Mason had never heard of a MOOC until she was invited to give one. But after reading about them for one entire night, she became fascinated by the concept’s potential to fuel widespread curiosity in how the human mind works.

“Learning is the way forward for the world,” Mason said. “It’s an amazing thing that we can make learning available to people regardless of geography, regardless of ability to pay, regardless of ability to take some entry test; they just want to learn.

Neuroevangelism

“The MOOC is an amazing platform for me as a neuro-evangelist,” Mason said. “When I wake up in the morning, I see neurobiology around me all the time. To be able to take the mystery out of the nervous system for the general public is a major opportunity for me.”

Mason is the author of a textbook, Medical Neurobiology (Oxford University Press, 2011), which introduces medical students to the fundamentals of the nervous system as it relates to the practice of medicine and human health. She also writes a blog, The Brain is Sooooo Cool!, in which she explains how the brain operates, and tweets about related matters via @neuroMOOC.

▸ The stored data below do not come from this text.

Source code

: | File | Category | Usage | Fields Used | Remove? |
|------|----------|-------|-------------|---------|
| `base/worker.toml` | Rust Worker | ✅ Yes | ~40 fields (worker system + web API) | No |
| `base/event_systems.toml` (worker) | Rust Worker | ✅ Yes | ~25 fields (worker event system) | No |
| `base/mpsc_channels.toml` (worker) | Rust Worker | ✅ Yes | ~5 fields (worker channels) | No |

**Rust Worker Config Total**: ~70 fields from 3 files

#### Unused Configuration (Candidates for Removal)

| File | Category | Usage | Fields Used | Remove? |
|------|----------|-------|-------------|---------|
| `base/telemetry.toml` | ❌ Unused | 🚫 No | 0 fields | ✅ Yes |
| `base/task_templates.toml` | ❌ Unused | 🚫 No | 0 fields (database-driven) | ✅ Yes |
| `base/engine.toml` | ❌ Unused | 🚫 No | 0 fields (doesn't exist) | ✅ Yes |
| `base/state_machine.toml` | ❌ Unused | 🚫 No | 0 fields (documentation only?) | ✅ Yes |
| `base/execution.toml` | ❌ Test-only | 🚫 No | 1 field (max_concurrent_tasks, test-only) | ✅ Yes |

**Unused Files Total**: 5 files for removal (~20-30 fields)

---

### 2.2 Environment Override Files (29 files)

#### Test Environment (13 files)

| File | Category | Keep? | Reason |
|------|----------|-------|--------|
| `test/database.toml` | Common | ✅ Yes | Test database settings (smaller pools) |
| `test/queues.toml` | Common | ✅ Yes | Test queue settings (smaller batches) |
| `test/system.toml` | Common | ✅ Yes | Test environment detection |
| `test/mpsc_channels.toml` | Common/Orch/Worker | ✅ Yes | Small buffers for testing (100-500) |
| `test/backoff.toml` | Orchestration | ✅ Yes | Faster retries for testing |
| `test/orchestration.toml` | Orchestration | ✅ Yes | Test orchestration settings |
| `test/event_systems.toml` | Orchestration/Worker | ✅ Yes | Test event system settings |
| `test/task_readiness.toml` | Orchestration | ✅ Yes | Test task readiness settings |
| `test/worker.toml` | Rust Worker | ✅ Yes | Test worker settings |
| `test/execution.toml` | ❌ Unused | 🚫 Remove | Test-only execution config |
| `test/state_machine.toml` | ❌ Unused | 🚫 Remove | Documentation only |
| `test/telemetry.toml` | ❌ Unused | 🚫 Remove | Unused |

The course primarily will cover neuroanatomy, neural communication and neural systems. Mason will supplement her online lectures with discussions of the underlying neurology of topics that her students select from current events or YouTube videos.

Enrollment for Mason’s course has reached 27,000 and climbing. Her MOOC students will be able to participate in the memory experiment, which will begin with the second 5-minute segment of the course.

“I anticipate that we will get it credited as the largest memory experiment ever performed,” Mason said, referring to the Guinness Book of World Records. “It’s very simple. People just have to listen to one 5-minute segment and then answer an e-mail.” No further participation in the course is required. “In that way the students can contribute to human knowledge. We’re going to learn something from that experiment.”

Understanding the Brain follows two other UChicago MOOCs that got off to a strong start. John Cochrane, the AQR Capital Management Distinguished Service Professor of Finance at UChicago’s Booth School of Business, taught Asset Pricing, which attracted 41,000 enrollees last fall.

The enrollees included employees at financial firms and faculty members at other institutions who wanted to brush up on the topic. “The kind of people who could not normally come and take a class here can get the material this way,” Cochrane said.

The digital materials from UChicago’s MOOCs are used to enrich on-campus learning. The students of Cochrane’s concurrent course in Asset Pricing viewed the weekly lecture videos independently. Class time emphasized engagement.

“You have to interact with the material,” Cochrane said. “If the classroom can be one of discussion, working on problems, working around the material, as opposed to just watching equations flow, I think that’ll make the learning experience here much better.”

Cochrane’s students used the provided online forums to organize study groups in Singapore, London, Taipei and New York City. Online, language-specific study groups also formed, highlighting the international consumption of MOOCs.

International MOOCs

“A recent survey across all Coursera courses showed that a majority of MOOC participants are international, so we are excited by the opportunity these courses represent to share University of Chicago scholarship with a global audience,” said Ian Solomon, vice president for global engagement.

Global Warming attracted 15,000 enrollees last fall in a market that includes many other online courses offered by other institutions on the same topic. David Archer, professor in geophysical sciences, taught the course. Archer is offering Global Warming again in an eight-week sequence that began March 31, concurrently with his residential course.

Archer, Cochrane and Mason have all penned textbooks that their students use, both in their for-credit courses and for the online offerings. Archer said of online education, “In some senses it’s revolutionary, and in another sense it’s just a different medium.”